EXERCISE AIM: From the line that contains "- 通过 MemeFi 应用启动领取流程。" to the final line of the entries below, write out every line exactly as it appears, and nothing else.

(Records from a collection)
-----
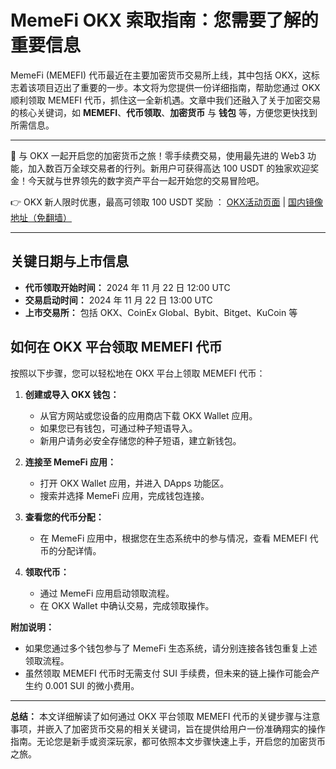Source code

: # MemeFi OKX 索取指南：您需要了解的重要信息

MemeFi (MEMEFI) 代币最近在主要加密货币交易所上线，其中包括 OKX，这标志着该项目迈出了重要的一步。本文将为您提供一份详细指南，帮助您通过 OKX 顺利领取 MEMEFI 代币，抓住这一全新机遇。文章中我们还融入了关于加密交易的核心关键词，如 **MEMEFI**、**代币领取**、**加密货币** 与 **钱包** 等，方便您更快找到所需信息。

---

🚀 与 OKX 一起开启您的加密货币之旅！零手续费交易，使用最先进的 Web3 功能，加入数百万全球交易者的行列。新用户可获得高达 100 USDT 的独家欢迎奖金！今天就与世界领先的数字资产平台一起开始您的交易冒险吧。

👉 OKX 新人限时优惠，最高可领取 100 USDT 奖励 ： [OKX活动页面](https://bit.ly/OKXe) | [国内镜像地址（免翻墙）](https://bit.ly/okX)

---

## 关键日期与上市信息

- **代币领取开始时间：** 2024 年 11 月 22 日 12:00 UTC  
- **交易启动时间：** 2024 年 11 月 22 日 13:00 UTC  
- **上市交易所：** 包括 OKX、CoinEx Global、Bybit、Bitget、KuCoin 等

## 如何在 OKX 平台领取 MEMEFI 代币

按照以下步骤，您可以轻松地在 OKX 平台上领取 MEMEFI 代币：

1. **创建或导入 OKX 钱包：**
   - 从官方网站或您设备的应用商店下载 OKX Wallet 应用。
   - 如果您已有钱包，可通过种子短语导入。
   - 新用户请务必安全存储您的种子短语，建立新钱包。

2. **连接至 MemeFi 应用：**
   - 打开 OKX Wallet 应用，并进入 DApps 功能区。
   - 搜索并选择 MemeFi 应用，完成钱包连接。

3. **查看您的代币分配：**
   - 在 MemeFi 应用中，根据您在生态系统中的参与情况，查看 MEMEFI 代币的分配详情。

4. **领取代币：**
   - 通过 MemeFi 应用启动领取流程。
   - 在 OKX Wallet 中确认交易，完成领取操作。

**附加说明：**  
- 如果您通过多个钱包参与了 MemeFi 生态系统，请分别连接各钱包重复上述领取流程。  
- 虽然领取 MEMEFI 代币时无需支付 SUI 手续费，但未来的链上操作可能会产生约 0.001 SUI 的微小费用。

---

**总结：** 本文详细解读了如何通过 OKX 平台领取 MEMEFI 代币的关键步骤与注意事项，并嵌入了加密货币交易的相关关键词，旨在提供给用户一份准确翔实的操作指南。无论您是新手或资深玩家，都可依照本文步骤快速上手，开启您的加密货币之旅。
-----
WRITTEN ANSWER:
   - 通过 MemeFi 应用启动领取流程。
   - 在 OKX Wallet 中确认交易，完成领取操作。

**附加说明：**  
- 如果您通过多个钱包参与了 MemeFi 生态系统，请分别连接各钱包重复上述领取流程。  
- 虽然领取 MEMEFI 代币时无需支付 SUI 手续费，但未来的链上操作可能会产生约 0.001 SUI 的微小费用。

---

**总结：** 本文详细解读了如何通过 OKX 平台领取 MEMEFI 代币的关键步骤与注意事项，并嵌入了加密货币交易的相关关键词，旨在提供给用户一份准确翔实的操作指南。无论您是新手或资深玩家，都可依照本文步骤快速上手，开启您的加密货币之旅。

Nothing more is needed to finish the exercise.